1 ½ cups grated carrots

1 (20-ounce) can crushed pineapple, drained

Prepare gelatin according to package directions. Add carrots and crushed pineapple.

Salmon Salad (Jo Ann Hawkins)

1 can salmon

¼ pound crackers, crushed

3 hard-boiled eggs

3-5 tablespoons mayonnaise

1 tablespoon, or more, vinegar

3 teaspoons sugar, or to taste

3 or more tablespoons relish

1 stalk celery, chopped

Salt and pepper

Combine all ingredients together. Chill before serving.

Chocolate Chess Pie (Heather Ator)

1 ½ cups sugar

3 ½ tablespoons cocoa

1 tablespoon flour

1 tablespoon cornmeal

Pinch salt

½ cup chopped pecans

3 eggs beaten

½ cup milk

1 tablespoon vanilla

1 unbaked 9-inch pie shell

Combine dry ingredients and chopped pecans. Combine eggs, milk and vanilla; stir into dry ingredients, and mix well. Pour into pie shell. Place on cookie sheet. Bake at 350 degrees for 45 to 50 minutes or until pie is set.

Frozen Fruit Salad (Susan Sprague)

3 eggs

1 tablespoon sugar

1 tablespoon vinegar

½ pound marshmallows

½ pound nuts

1 large can sliced pineapple, cut and drained

1 pint cream, whipped

Book together eggs, sugar and vinegar until thick. Add marshmallows to the cooked dressing so they will partially melt. When dressing is cool, add rest of ingredients along with any other fruit desired. Freeze.

**Poor Man Cookies (Charlotte Hoener)

1 cup sugar

1 cup water

½ cup butter

1 cup raisins

2 cups flour

½ teaspoon baking soda

½ teaspoon cinnamon

½ teaspoon allspice

Dash salt

Simmer sugar, water, butter and raisins for 10 to 15 minutes; let cool. Add flour, baking soda, cinnamon, allspice and salt. Spread on a cookie sheet. Bake at 350 degrees. Ice while warm.
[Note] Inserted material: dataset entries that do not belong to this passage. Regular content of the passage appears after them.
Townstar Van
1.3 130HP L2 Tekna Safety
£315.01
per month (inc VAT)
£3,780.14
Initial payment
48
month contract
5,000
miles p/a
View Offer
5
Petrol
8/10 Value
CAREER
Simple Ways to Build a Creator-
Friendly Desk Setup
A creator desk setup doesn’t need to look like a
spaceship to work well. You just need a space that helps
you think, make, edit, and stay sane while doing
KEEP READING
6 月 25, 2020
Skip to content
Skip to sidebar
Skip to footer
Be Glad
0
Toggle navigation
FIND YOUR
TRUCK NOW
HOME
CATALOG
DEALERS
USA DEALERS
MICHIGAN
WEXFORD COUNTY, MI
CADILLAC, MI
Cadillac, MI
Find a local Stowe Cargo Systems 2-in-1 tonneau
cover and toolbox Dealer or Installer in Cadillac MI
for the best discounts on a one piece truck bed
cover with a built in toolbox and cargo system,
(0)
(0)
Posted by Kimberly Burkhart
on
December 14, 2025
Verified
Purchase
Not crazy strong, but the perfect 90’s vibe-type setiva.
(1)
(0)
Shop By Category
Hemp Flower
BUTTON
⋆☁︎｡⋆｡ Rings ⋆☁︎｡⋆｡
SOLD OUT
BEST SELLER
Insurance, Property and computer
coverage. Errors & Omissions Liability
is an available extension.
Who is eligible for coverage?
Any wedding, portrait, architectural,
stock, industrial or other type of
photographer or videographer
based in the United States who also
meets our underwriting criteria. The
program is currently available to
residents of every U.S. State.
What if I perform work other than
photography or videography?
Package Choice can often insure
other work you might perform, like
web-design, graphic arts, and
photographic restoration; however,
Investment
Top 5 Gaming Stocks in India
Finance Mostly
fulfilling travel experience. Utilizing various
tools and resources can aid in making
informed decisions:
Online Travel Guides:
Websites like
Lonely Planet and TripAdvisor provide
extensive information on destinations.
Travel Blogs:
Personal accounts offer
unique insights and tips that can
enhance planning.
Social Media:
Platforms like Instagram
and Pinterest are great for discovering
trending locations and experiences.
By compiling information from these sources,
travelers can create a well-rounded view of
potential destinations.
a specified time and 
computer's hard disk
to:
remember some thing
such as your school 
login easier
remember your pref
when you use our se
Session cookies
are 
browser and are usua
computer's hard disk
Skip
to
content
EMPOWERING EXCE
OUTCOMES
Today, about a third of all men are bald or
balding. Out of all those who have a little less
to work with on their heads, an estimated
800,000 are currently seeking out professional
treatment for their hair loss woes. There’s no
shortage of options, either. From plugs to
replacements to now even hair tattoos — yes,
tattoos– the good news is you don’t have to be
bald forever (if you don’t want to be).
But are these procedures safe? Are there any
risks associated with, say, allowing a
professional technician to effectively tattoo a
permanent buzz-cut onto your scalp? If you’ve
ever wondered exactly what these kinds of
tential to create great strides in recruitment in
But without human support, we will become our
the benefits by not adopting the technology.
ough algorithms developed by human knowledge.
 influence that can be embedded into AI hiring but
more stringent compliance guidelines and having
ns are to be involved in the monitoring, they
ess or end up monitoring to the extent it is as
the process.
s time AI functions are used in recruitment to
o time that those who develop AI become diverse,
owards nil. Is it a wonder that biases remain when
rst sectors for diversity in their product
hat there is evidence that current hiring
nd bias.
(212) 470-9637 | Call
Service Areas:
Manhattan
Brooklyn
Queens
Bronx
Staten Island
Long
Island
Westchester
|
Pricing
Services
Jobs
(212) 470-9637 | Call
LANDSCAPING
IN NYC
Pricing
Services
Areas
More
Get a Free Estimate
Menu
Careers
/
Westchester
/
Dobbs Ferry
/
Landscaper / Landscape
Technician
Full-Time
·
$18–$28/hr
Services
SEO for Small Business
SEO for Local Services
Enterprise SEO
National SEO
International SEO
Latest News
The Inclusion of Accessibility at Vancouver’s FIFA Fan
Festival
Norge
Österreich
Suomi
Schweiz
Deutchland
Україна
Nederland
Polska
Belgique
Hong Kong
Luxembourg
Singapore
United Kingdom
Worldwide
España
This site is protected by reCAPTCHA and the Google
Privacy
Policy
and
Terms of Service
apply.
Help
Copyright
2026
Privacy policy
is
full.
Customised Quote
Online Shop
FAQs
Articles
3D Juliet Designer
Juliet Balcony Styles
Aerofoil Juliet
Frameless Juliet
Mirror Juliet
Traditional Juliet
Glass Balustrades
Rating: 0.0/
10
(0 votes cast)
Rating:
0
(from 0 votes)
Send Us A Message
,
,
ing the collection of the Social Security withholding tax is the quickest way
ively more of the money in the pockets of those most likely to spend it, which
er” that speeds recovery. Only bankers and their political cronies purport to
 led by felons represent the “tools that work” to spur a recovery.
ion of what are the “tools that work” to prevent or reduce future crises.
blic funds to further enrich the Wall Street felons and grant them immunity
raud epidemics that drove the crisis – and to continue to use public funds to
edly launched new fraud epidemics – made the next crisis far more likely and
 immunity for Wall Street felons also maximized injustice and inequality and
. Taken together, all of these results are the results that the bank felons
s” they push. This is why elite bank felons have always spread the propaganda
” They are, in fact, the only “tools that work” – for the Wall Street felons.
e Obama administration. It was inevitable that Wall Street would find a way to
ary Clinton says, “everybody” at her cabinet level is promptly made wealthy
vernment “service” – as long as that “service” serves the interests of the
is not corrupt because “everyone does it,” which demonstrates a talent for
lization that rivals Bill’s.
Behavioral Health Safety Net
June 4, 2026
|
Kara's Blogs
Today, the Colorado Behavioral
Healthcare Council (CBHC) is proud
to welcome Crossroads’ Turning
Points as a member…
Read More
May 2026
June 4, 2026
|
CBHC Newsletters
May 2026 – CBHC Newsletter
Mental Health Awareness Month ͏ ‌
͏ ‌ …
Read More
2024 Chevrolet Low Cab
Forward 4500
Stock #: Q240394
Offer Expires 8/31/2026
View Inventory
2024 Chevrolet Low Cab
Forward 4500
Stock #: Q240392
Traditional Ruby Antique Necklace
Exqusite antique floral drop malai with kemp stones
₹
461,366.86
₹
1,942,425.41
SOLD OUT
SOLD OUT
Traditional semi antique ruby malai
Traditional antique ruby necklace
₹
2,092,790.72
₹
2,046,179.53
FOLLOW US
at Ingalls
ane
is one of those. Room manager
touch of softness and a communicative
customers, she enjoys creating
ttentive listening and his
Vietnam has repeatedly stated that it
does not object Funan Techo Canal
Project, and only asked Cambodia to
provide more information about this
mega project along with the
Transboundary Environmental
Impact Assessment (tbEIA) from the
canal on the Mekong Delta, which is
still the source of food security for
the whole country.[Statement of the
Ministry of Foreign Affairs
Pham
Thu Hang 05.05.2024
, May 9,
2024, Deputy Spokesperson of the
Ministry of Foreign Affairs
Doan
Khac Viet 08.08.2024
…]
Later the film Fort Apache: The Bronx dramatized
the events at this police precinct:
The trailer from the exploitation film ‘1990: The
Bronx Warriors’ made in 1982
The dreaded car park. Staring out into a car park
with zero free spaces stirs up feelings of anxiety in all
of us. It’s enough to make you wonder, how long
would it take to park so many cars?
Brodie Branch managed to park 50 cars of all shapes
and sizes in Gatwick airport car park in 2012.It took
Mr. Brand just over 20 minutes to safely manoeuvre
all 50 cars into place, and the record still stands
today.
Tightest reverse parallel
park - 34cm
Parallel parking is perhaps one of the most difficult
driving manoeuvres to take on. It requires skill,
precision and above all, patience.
Macaroon Salad (Pam Shaffer)

1 cup sugar

2 tablespoons flour

¼ teaspoon baking powder

½ teaspoon salt

½ cup coconut

½ cup Quaker Oats

½ teaspoon vanilla

1 beaten egg

½ cup margarine

Melt and cool margarine. Mix dry ingredients. Add egg, margarine and vanilla. Bake in a greased and floured 9x13-inch pan at 350 degrees for 20 minutes. Thinly layer crumbs, sliced bananas and Cool Whip in a salad bowl; repeat layers.